A standard treatment for HSTL has not been established and the disease exhibits an aggressive clinical course and carries a dismal prognosis. The patient treatment consisted of chemotherapy with ICE regimen followed by autologous stem cell transplantation (SCT). Allo- SCT was not performed because of the lack of a suitable donor.

To date, a variety of therapies have been used including steroids, alkylating agents, purine analogs and splenectomy showing a generally disappointing and limited efficacy.
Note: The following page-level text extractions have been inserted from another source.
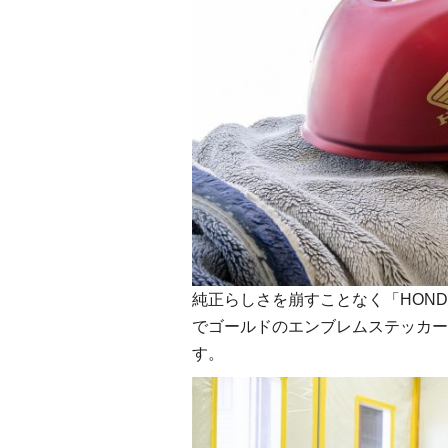
純正らしさを崩すことなく「HON
でゴールドのエンブレムステッカー
す。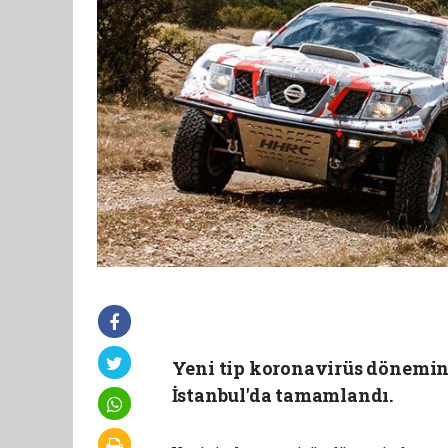
Yeni tip koronavirüs dönemind
İstanbul'da tamamlandı.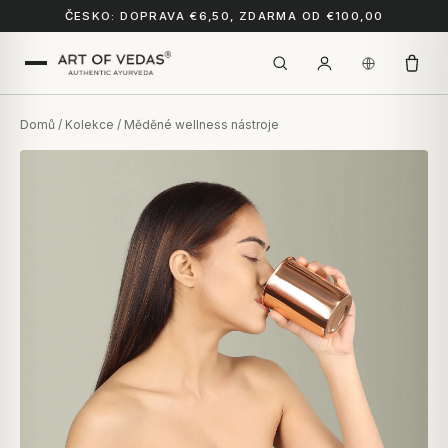
ČESKO: DOPRAVA €6,50, ZDARMA OD €100,00
Domů
/
Kolekce
/ Měděné wellness nástroje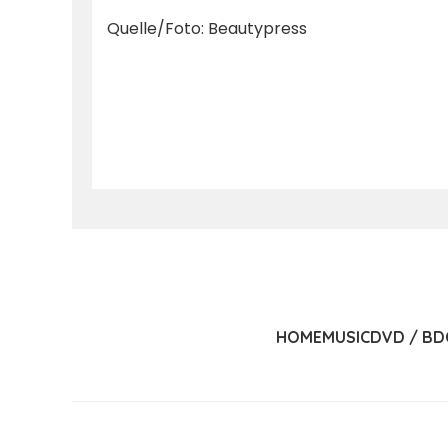
Quelle/Foto: Beautypress
HOME
MUSIC
DVD / BD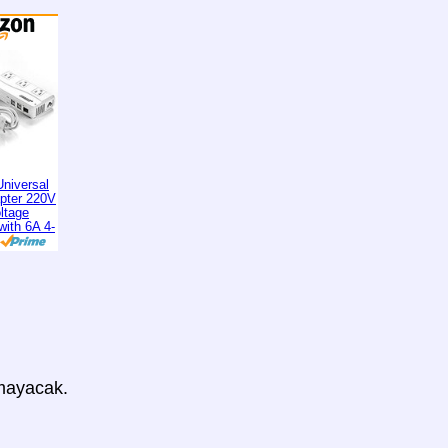
niversal
apter 220V
ltage
with 6A 4-
mayacak.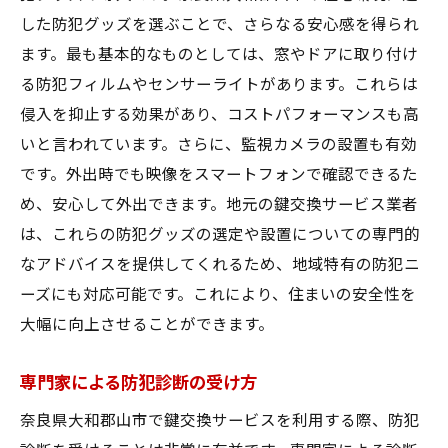
した防犯グッズを選ぶことで、さらなる安心感を得られ
ます。最も基本的なものとしては、窓やドアに取り付け
る防犯フィルムやセンサーライトがあります。これらは
侵入を抑止する効果があり、コストパフォーマンスも高
いと言われています。さらに、監視カメラの設置も有効
です。外出時でも映像をスマートフォンで確認できるた
め、安心して外出できます。地元の鍵交換サービス業者
は、これらの防犯グッズの選定や設置についての専門的
なアドバイスを提供してくれるため、地域特有の防犯ニ
ーズにも対応可能です。これにより、住まいの安全性を
大幅に向上させることができます。
専門家による防犯診断の受け方
奈良県大和郡山市で鍵交換サービスを利用する際、防犯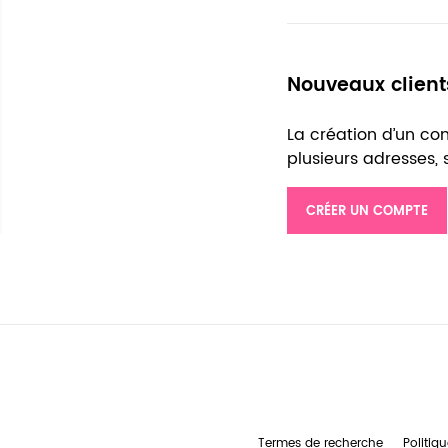
Nouveaux client
La création d’un c
plusieurs adresses,
CRÉER UN COMPTE
Termes de recherche
Politiqu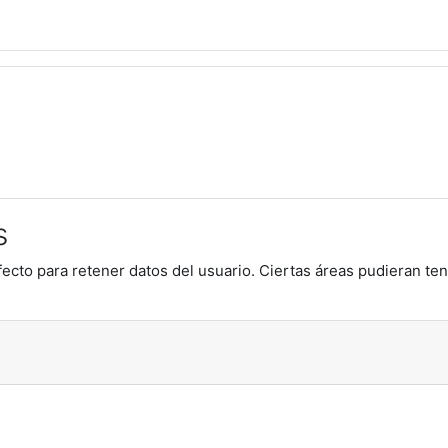
s
ecto para retener datos del usuario. Ciertas áreas pudieran ten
In the last decade, a number of reports suggested a better outcome with high dose chemotherapy followed by allogeneic stem cell transplantation [17]. The EBMT Lymphoma Working Party recently reviewed the outcome of HSCT patients who underwent allogenic (18 patients) or autologous (7 patients) stem cell transplantation. With a median follow-up of 36 months, 50% of patients were alive after allo-SCT and the three-year OS and PFS was 54% and 48% respectively. In contrast, of the seven auto transplanted patients, five relapsed and subsequently died, one was lost to follow-up 2 years after stem cell transplantation and one was alive and progression-free 58 months after transplantation. Despite the small sample size and limited follow-up, this study provided evidence that allo-SCT can result in long term disease control and suggested that the better results achieved with allo-SCT when compared to auto- SCT were due to the potential benefits of the graft-versus-lymphoma effect. This case report highlights the need to be aware of the potential association of this rare form of NHL with HIV, so that a diagnosis can be readily established and the patient managed aggressively, with early consideration of SCT.